### [INFORMATION PROVIDED]
┄┄┄┄┄┄

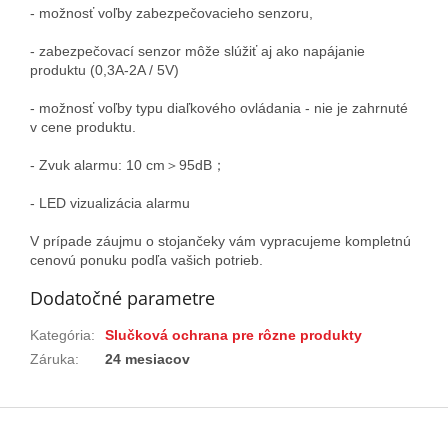
- možnosť voľby zabezpečovacieho senzoru,
- zabezpečovací senzor môže slúžiť aj ako napájanie
produktu (0,3A-2A / 5V)
- možnosť voľby typu diaľkového ovládania - nie je zahrnuté
v cene produktu.
- Zvuk alarmu: 10 cm＞95dB；
- LED vizualizácia alarmu
V prípade záujmu o stojančeky vám vypracujeme kompletnú
cenovú ponuku podľa vašich potrieb.
Dodatočné parametre
Kategória
:
Slučková ochrana pre rôzne produkty
Záruka
:
24 mesiacov
Z
á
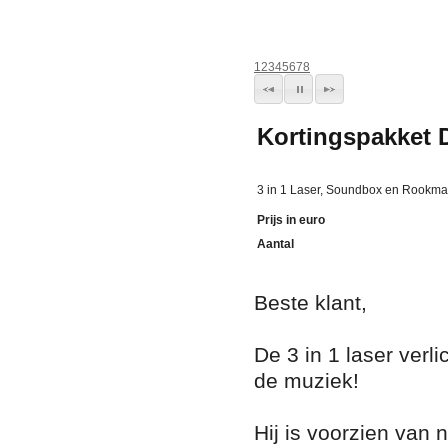
1
2
3
4
5
6
7
8
Kortingspakket D
3 in 1 Laser, Soundbox en Rookm
Prijs in euro
Aantal
Beste klant,
De 3 in 1 laser verl
de muziek!
Hij is voorzien van n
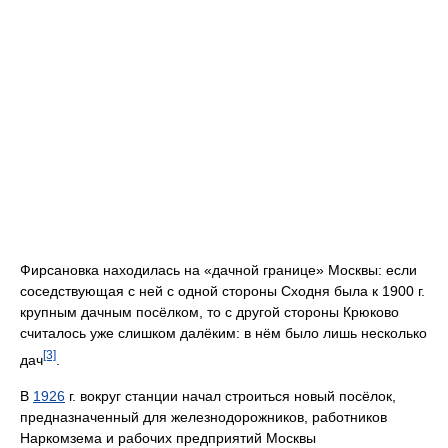
Фирсановка находилась на «дачной границе» Москвы: если
соседствующая с ней с одной стороны Сходня была к 1900 г.
крупным дачным посёлком, то с другой стороны Крюково
считалось уже слишком далёким: в нём было лишь несколько
[3]
дач
.
В
1926
г. вокруг станции начал строиться новый посёлок,
предназначенный для железнодорожников, работников
Наркомзема и рабочих предприятий Москвы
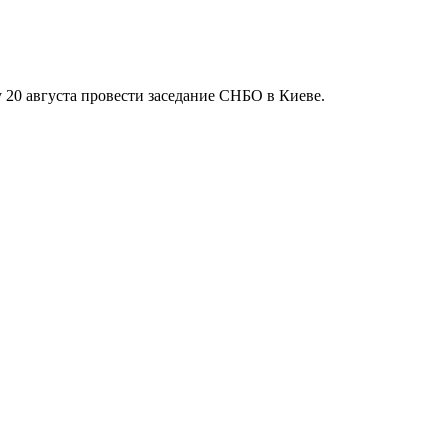
20 августа провести заседание СНБО в Киеве.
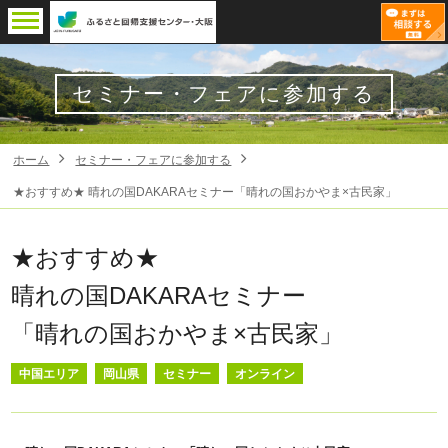
セミナー・フェアに参加する
ホーム
セミナー・フェアに参加する
★おすすめ★ 晴れの国DAKARAセミナー「晴れの国おかやま×古民家」
★おすすめ★
晴れの国DAKARAセミナー
「晴れの国おかやま×古民家」
中国エリア
岡山県
セミナー
オンライン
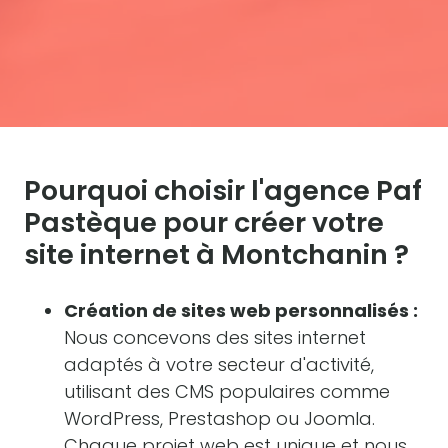
Pourquoi choisir l'agence Paf
Pastèque pour créer votre
site internet à Montchanin ?
Création de sites web personnalisés :
Nous concevons des sites internet
adaptés à votre secteur d'activité,
utilisant des CMS populaires comme
WordPress, Prestashop ou Joomla.
Chaque projet web est unique et nous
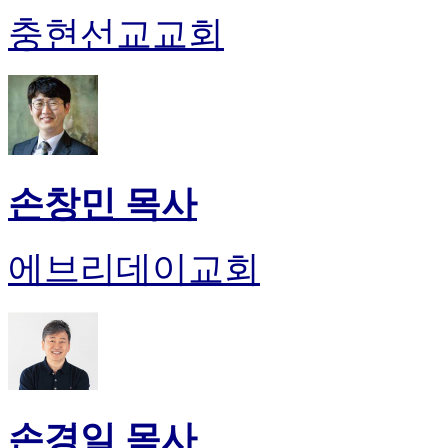
충현선교교회
손창민 목사
에브리데이교회
손경일 목사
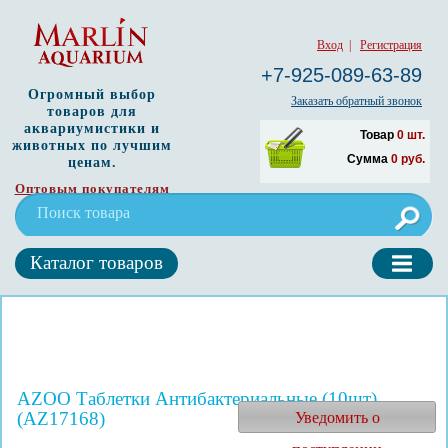
Вход
|
Регистрация
+7-925-089-63-89
Огромный выбор
Заказать обратный звонок
товаров для
аквариумистики и
Товар
0
шт.
животных по лучшим
Сумма
0
руб.
ценам.
Оптовым покупателям
Каталог товаров
AZOO Таблетки Антибактериальные (10шт)
(AZ17168)
Уведомить о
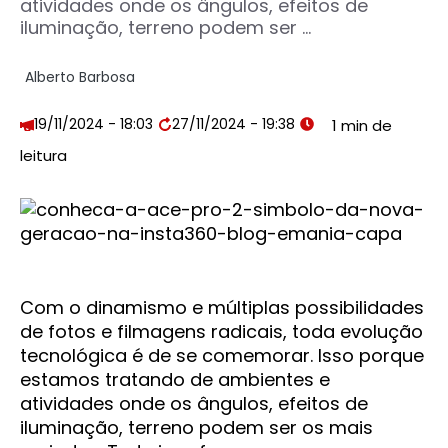
atividades onde os ângulos, efeitos de
iluminação, terreno podem ser ...
Alberto Barbosa
19/11/2024 - 18:03
27/11/2024 - 19:38
Com o dinamismo e múltiplas possibilidades
de fotos e filmagens radicais, toda evolução
tecnológica é de se comemorar. Isso porque
estamos tratando de ambientes e
atividades onde os ângulos, efeitos de
iluminação, terreno podem ser os mais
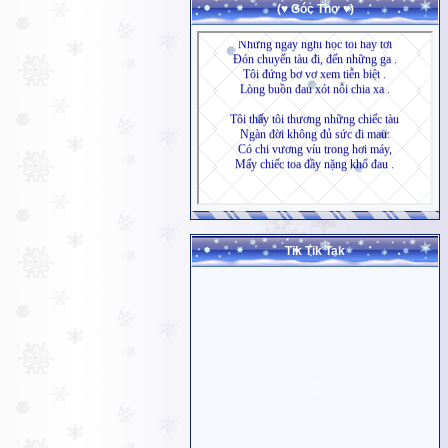
(♥ Góc Thơ ♥)
Tik Tik Tak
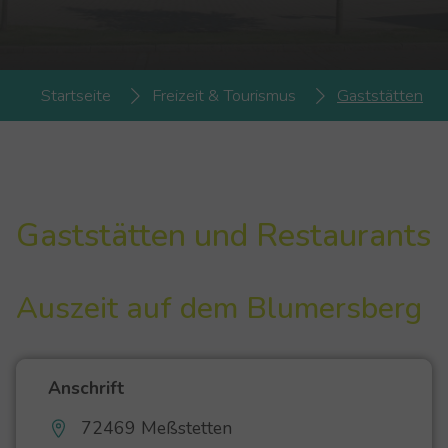
You are here:
Startseite
Freizeit & Tourismus
Gaststätten
Gaststätten und Restaurants
Auszeit auf dem Blumersberg
Anschrift
72469 Meßstetten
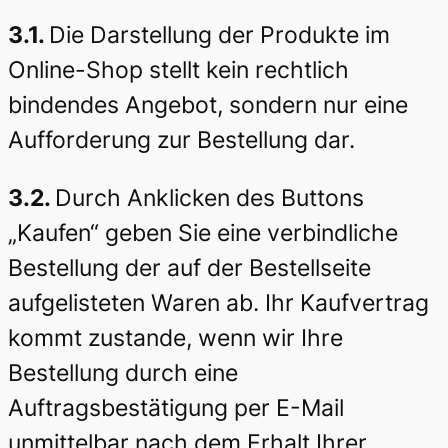
3.1.
Die Darstellung der Produkte im
Online-Shop stellt kein rechtlich
bindendes Angebot, sondern nur eine
Aufforderung zur Bestellung dar.
3.2.
Durch Anklicken des Buttons
„Kaufen“ geben Sie eine verbindliche
Bestellung der auf der Bestellseite
aufgelisteten Waren ab. Ihr Kaufvertrag
kommt zustande, wenn wir Ihre
Bestellung durch eine
Auftragsbestätigung per E-Mail
unmittelbar nach dem Erhalt Ihrer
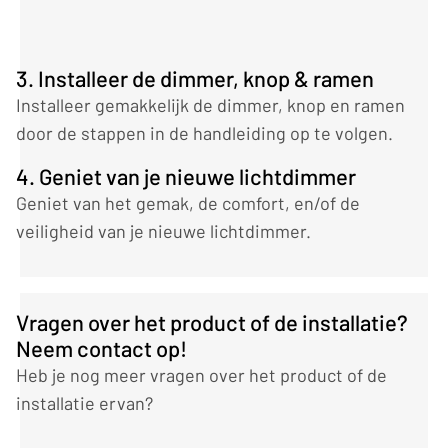
3. Installeer de dimmer, knop & ramen
Installeer gemakkelijk de dimmer, knop en ramen
door de stappen in de handleiding op te volgen.
4. Geniet van je nieuwe lichtdimmer
Geniet van het gemak, de comfort, en/of de
veiligheid van je nieuwe lichtdimmer.
Vragen over het product of de installatie?
Neem contact op!
Heb je nog meer vragen over het product of de
installatie ervan?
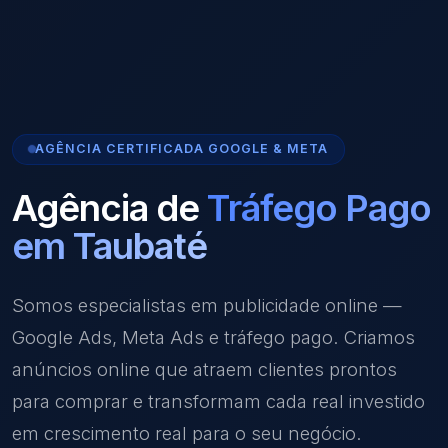
AGÊNCIA CERTIFICADA GOOGLE & META
Agência de
Tráfego Pago
em Taubaté
Somos especialistas em publicidade online —
Google Ads, Meta Ads e tráfego pago. Criamos
anúncios online que atraem clientes prontos
para comprar e transformam cada real investido
em crescimento real para o seu negócio.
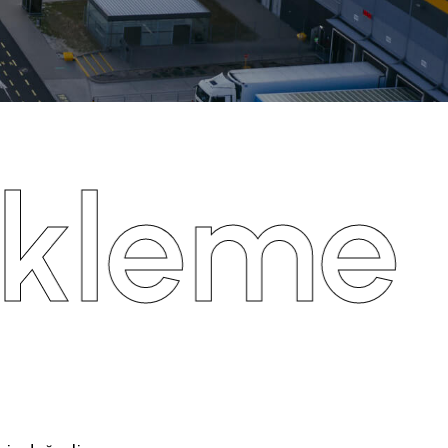
kleme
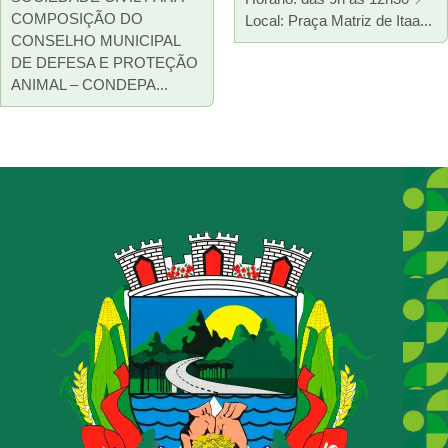
COMPOSIÇÃO DO
Local: Praça Matriz de Itaa...
CONSELHO MUNICIPAL
DE DEFESA E PROTEÇÃO
ANIMAL – CONDEPA...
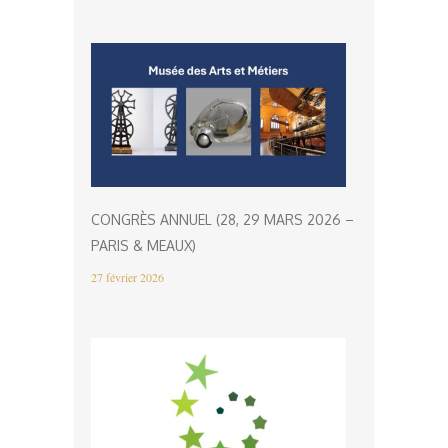
CONGRÈS ANNUEL (28, 29 MARS 2026 –
PARIS & MEAUX)
27 février 2026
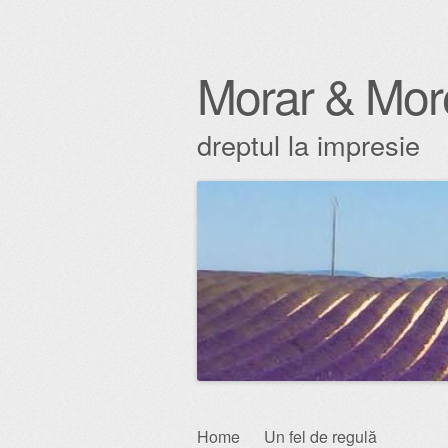
Morar & Mor
dreptul la impresie
Skip
Home
Un fel de regulă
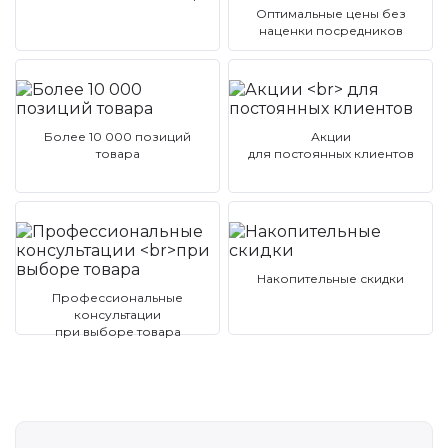
Оптимальные цены без
наценки посредников
Более 10 000 позиций
Акции
товара
для постоянных клиентов
Накопительные скидки
Профессиональные
консультации
при выборе товара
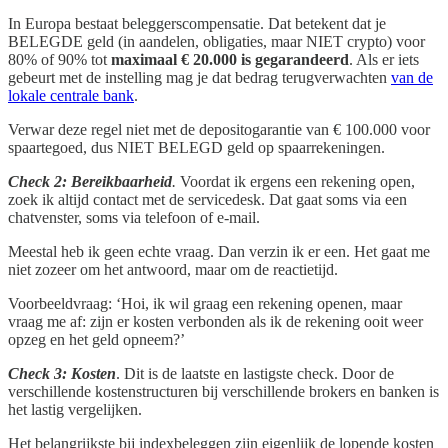
In Europa bestaat beleggerscompensatie. Dat betekent dat je
BELEGDE geld (in aandelen, obligaties, maar NIET crypto) voor
80% of 90% tot
maximaal € 20.000
is gegarandeerd
. Als er iets
gebeurt met de instelling mag je dat bedrag terugverwachten
van de
lokale centrale bank
.
Verwar deze regel niet met de depositogarantie van € 100.000 voor
spaartegoed, dus NIET BELEGD geld op spaarrekeningen.
Check 2: Bereikbaarheid
.
Voordat ik ergens een rekening open,
zoek ik altijd contact met de servicedesk. Dat gaat soms via een
chatvenster, soms via telefoon of e-mail.
Meestal heb ik geen echte vraag. Dan verzin ik er een. Het gaat me
niet zozeer om het antwoord, maar om de reactietijd.
Voorbeeldvraag: ‘Hoi, ik wil graag een rekening openen, maar
vraag me af: zijn er kosten verbonden als ik de rekening ooit weer
opzeg en het geld opneem?’
Check 3: Kosten
. Dit is de laatste en lastigste check. Door de
verschillende kostenstructuren bij verschillende brokers en banken is
het lastig vergelijken.
Het belangrijkste bij indexbeleggen zijn eigenlijk de lopende kosten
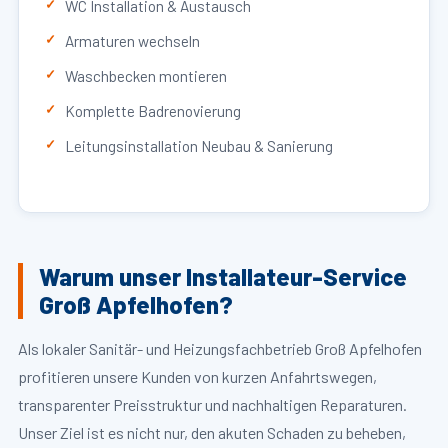
WC Installation & Austausch
Armaturen wechseln
Waschbecken montieren
Komplette Badrenovierung
Leitungsinstallation Neubau & Sanierung
Warum unser Installateur-Service
Groß Apfelhofen?
Als lokaler Sanitär- und Heizungsfachbetrieb Groß Apfelhofen
profitieren unsere Kunden von kurzen Anfahrtswegen,
transparenter Preisstruktur und nachhaltigen Reparaturen.
Unser Ziel ist es nicht nur, den akuten Schaden zu beheben,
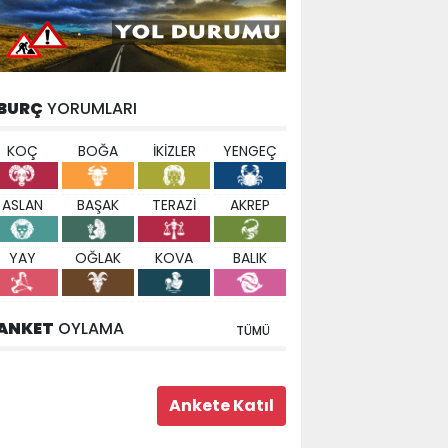
BURÇ
YORUMLARI
KOÇ
BOĞA
İKİZLER
YENGEÇ
ASLAN
BAŞAK
TERAZİ
AKREP
YAY
OĞLAK
KOVA
BALIK
ANKET
OYLAMA
TÜMÜ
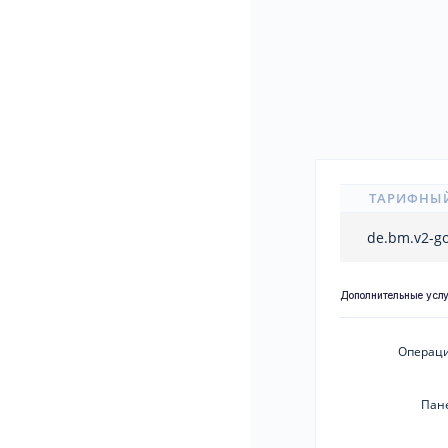
ТАРИФНЫ
de.bm.v2-g
Дополнительные усл
Операци
Пан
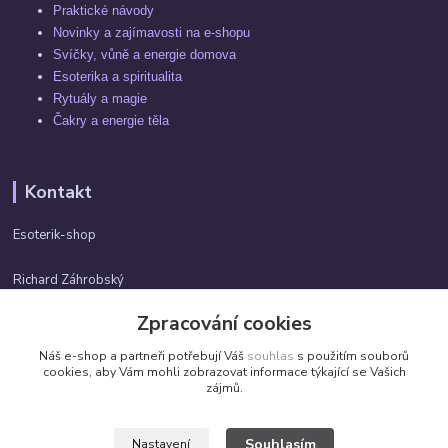
Praktické návody
Novinky a zajímavosti na e-shopu
Svíčky, vůně a energie domova
Esoterika a spiritualita
Rytuály a magie
Čakry a energie těla
Kontakt
Esoterik-shop
Richard Záhrobský
+420 737982974
Zpracování cookies
Po-pá 9 - 17h
Náš e-shop a partneři potřebují Váš
souhlas
s použitím souborů
info@esoterik-shop.cz
cookies, aby Vám mohli zobrazovat informace týkající se Vašich
zájmů.
Souhlasím
Nastavení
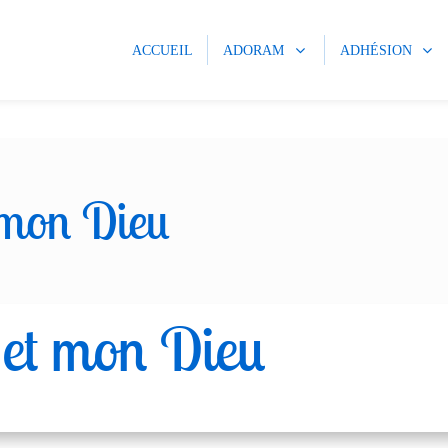
ACCUEIL
ADORAM
ADHÉSION
 mon Dieu
 et mon Dieu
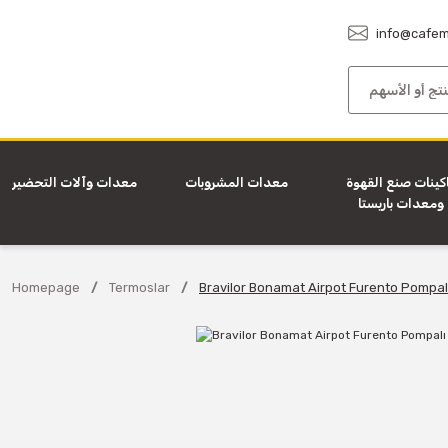
info@cafem
كينات صنع القهوة
معدات المشروبات
معدات وآلات التحضير
ومعدات باريستا
Homepage
Termoslar
Bravilor Bonamat Airpot Furento Pompalı 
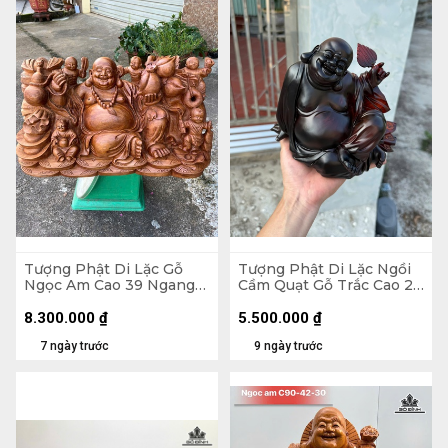
Tượng Phật Di Lặc Gỗ
Tượng Phật Di Lặc Ngồi
Ngọc Am Cao 39 Ngang
Cầm Quạt Gỗ Trắc Cao 20
71 Sâu 35 (cm)
Ngang 23 Sâu 19 (cm)
8.300.000
₫
5.500.000
₫
7 ngày trước
9 ngày trước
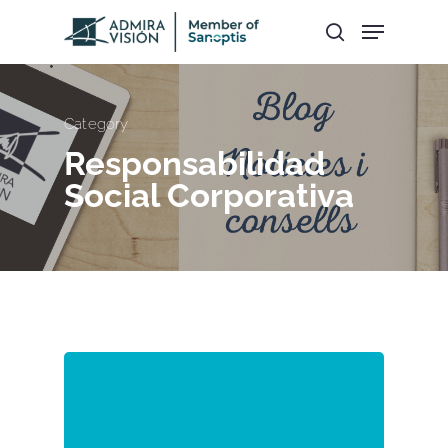
Hit enter to search or ESC to close
Category
Responsabilidad
Social Corporativa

┄┄┄┄┄┄

### [INSTRUCTIONS FOR THE TASK]
Can you reproduce the stretch of the material from the line containing "CONGRÈS ANNUEL (28, 29 MARS 2026 –" through the line containing "Un fel de regulă", leaving out any pictures?

### [ANSWER SPACE]
CONGRÈS ANNUEL (28, 29 MARS 2026 –
PARIS & MEAUX)
27 février 2026
Morar & Mor
dreptul la impresie
Skip
Home
Un fel de regulă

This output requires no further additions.